_Skeletal landmark data_.
_____
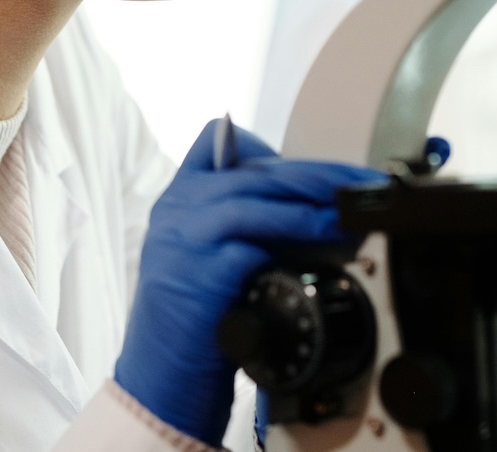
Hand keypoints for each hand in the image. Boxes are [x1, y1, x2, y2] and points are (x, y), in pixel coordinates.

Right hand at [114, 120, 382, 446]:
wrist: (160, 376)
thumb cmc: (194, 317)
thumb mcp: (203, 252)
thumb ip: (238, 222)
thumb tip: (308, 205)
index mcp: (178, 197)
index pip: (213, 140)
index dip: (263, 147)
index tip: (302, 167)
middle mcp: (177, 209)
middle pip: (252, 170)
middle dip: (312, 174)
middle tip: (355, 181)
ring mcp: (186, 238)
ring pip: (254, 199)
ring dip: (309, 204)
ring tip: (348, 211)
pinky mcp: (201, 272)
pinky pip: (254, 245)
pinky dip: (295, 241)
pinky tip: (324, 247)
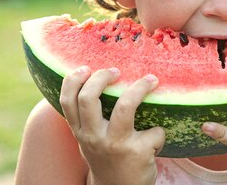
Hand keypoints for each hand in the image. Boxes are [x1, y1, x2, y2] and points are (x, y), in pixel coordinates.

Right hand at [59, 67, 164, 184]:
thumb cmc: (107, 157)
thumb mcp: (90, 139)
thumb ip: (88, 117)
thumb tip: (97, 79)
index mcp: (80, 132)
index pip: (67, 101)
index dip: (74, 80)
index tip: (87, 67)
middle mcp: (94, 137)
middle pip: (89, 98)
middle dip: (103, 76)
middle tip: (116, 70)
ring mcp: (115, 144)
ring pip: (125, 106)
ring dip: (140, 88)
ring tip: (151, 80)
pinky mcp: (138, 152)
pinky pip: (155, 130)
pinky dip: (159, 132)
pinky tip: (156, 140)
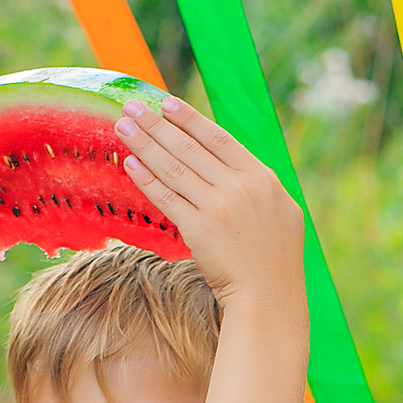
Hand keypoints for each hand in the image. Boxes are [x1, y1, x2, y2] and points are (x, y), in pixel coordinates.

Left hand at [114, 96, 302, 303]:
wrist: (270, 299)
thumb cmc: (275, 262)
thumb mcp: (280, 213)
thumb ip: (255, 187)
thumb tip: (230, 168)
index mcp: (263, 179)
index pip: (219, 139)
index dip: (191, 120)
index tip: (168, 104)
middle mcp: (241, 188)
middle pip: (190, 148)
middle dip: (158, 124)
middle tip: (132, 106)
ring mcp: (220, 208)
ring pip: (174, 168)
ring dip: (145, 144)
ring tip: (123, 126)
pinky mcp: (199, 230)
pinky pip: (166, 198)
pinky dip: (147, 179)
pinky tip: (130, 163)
_____
_WHAT TO DO_. Your task is to reproduce exactly the lines from the start of the data above through the line containing "Left hand at", leaving every picture out.

_TASK RESPONSE_.
Hand keypoints for each hand in the image. Boxes are [x1, y1, x2, y2] and points are (x, y), in pixel coordinates.

Right hand at [114, 120, 382, 446]:
wrist: (160, 376)
thumb cmc: (194, 317)
thumb mcp: (203, 252)
thumb ip: (238, 222)
thumb tip: (308, 205)
index mcp: (178, 197)
index pip: (213, 140)
index dip: (263, 147)
index tip: (302, 167)
middle mcp: (177, 209)
middle pip: (252, 170)
middle dip: (312, 174)
middle tip: (355, 181)
ring mcp: (186, 238)
ring pip: (254, 199)
ring dip: (309, 204)
ring tip: (348, 211)
pinky mcp: (201, 272)
pinky pip: (254, 245)
pinky dip: (295, 241)
pinky tip: (324, 247)
Hand keypoints for each hand in the image. Boxes are [x1, y1, x2, y2] and points are (x, y), in pixel coordinates.

Right hand at [59, 67, 164, 184]:
thumb cmc: (107, 157)
thumb mcp: (90, 139)
thumb ip: (88, 117)
thumb tip: (97, 79)
index mcp: (80, 132)
index pip: (67, 101)
index dip: (74, 80)
index tip: (87, 67)
middle mcp: (94, 137)
middle pip: (89, 98)
middle dip: (103, 76)
middle tip: (116, 70)
ring mcp: (115, 144)
ring pip: (125, 106)
ring dip: (140, 88)
ring tip: (151, 80)
pinky mcp: (138, 152)
pinky pip: (155, 130)
pinky dip: (159, 132)
pinky tip: (156, 140)
Hand keypoints for each hand in the image. Boxes are [x1, y1, x2, y2] and points are (x, y), in pixel coordinates.

Left hand at [114, 96, 302, 303]:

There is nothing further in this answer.